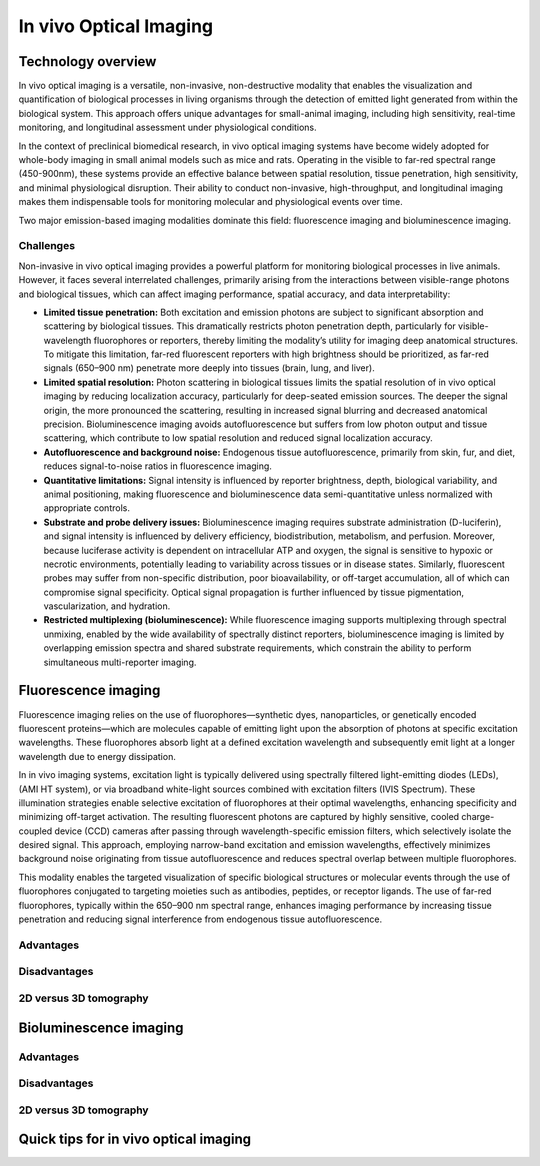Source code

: In vivo Optical Imaging
#######################

Technology overview
*******************
In vivo optical imaging is a versatile, non-invasive, non-destructive modality that enables the visualization and quantification of biological
processes in living organisms through the detection of emitted light generated from within the biological system.
This approach offers unique advantages for small-animal imaging, including high sensitivity, real-time monitoring, and
longitudinal assessment under physiological conditions.

In the context of preclinical biomedical research, in vivo optical imaging systems have become widely adopted for whole-body
imaging in small animal models such as mice and rats. Operating in the visible to far-red spectral range (450-900nm), these
systems provide an effective balance between spatial resolution, tissue penetration, high sensitivity, and minimal physiological disruption.
Their ability to conduct non-invasive, high-throughput, and longitudinal imaging makes them indispensable tools for monitoring
molecular and physiological events over time.

Two major emission-based imaging modalities dominate this field: fluorescence imaging and bioluminescence imaging.

Challenges
==========
.. image:: ../_static/light_interaction.png
   :alt: *Light interaction with biological matter*
   :width: 400px
   :align: center

.. raw:: html

  <br>

Non-invasive in vivo optical imaging provides a powerful platform for monitoring biological processes in live animals.
However, it faces several interrelated challenges, primarily arising from the interactions between visible-range photons
and biological tissues, which can affect imaging performance, spatial accuracy, and data interpretability:

- **Limited tissue penetration:** Both excitation and emission photons are subject to significant absorption and scattering by biological tissues. This dramatically restricts photon penetration depth, particularly for visible-wavelength fluorophores or reporters, thereby limiting the modality’s utility for imaging deep anatomical structures. To mitigate this limitation, far-red fluorescent reporters with high brightness should be prioritized, as far-red signals (650–900 nm) penetrate more deeply into tissues (brain, lung, and liver).

- **Limited spatial resolution:** Photon scattering in biological tissues limits the spatial resolution of in vivo optical imaging by reducing localization accuracy, particularly for deep-seated emission sources. The deeper the signal origin, the more pronounced the scattering, resulting in increased signal blurring and decreased anatomical precision. Bioluminescence imaging avoids autofluorescence but suffers from low photon output and tissue scattering, which contribute to low spatial resolution and reduced signal localization accuracy.

- **Autofluorescence and background noise:** Endogenous tissue autofluorescence, primarily from skin, fur, and diet, reduces signal-to-noise ratios in fluorescence imaging.

- **Quantitative limitations:** Signal intensity is influenced by reporter brightness, depth, biological variability, and animal positioning, making fluorescence and bioluminescence data semi-quantitative unless normalized with appropriate controls.

- **Substrate and probe delivery issues:** Bioluminescence imaging requires substrate administration (D-luciferin), and signal intensity is influenced by delivery efficiency, biodistribution, metabolism, and perfusion. Moreover, because luciferase activity is dependent on intracellular ATP and oxygen, the signal is sensitive to hypoxic or necrotic environments, potentially leading to variability across tissues or in disease states. Similarly, fluorescent probes may suffer from non-specific distribution, poor bioavailability, or off-target accumulation, all of which can compromise signal specificity. Optical signal propagation is further influenced by tissue pigmentation, vascularization, and hydration.

- **Restricted multiplexing (bioluminescence):** While fluorescence imaging supports multiplexing through spectral unmixing, enabled by the wide availability of spectrally distinct reporters, bioluminescence imaging is limited by overlapping emission spectra and shared substrate requirements, which constrain the ability to perform simultaneous multi-reporter imaging.


Fluorescence imaging
********************
Fluorescence imaging relies on the use of fluorophores—synthetic dyes, nanoparticles, or genetically encoded fluorescent
proteins—which are molecules capable of emitting light upon the absorption of photons at specific excitation wavelengths.
These fluorophores absorb light at a defined excitation wavelength and subsequently emit light at a longer wavelength due
to energy dissipation.

.. image:: ../_static/fluorescence.png
   :alt: *Principle of fluorescence*
   :width: 400px
   :align: center

.. raw:: html

  <br>

In in vivo imaging systems, excitation light is typically delivered using spectrally filtered light-emitting diodes (LEDs),
(AMI HT system), or via broadband white-light sources combined with excitation filters (IVIS Spectrum).
These illumination strategies enable selective excitation of fluorophores at their optimal wavelengths, enhancing specificity
and minimizing off-target activation. The resulting fluorescent photons are captured by highly sensitive, cooled charge-coupled
device (CCD) cameras after passing through wavelength-specific emission filters, which selectively isolate the desired signal.
This approach, employing narrow-band excitation and emission wavelengths, effectively minimizes background noise originating
from tissue autofluorescence and reduces spectral overlap between multiple fluorophores.

This modality enables the targeted visualization of specific biological structures or molecular events through the use of
fluorophores conjugated to targeting moieties such as antibodies, peptides, or receptor ligands. The use of far-red fluorophores,
typically within the 650–900 nm spectral range, enhances imaging performance by increasing tissue penetration and reducing
signal interference from endogenous tissue autofluorescence.

Advantages
==========


Disadvantages
=============

2D versus 3D tomography
=======================

Bioluminescence imaging
***********************

.. image:: ../_static/bioluminescence.png
   :alt: *Principle of bioluminescence*
   :width: 400px
   :align: center

.. raw:: html

  <br>


Advantages
==========


Disadvantages
=============


2D versus 3D tomography
=======================


Quick tips for in vivo optical imaging
**************************************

» WHAT IS BEING ASKED:
Where in the entries above does the word "visualization" appear? Copy each line that has it.

» ANSWER:
In vivo optical imaging is a versatile, non-invasive, non-destructive modality that enables the visualization and quantification of biological
This modality enables the targeted visualization of specific biological structures or molecular events through the use of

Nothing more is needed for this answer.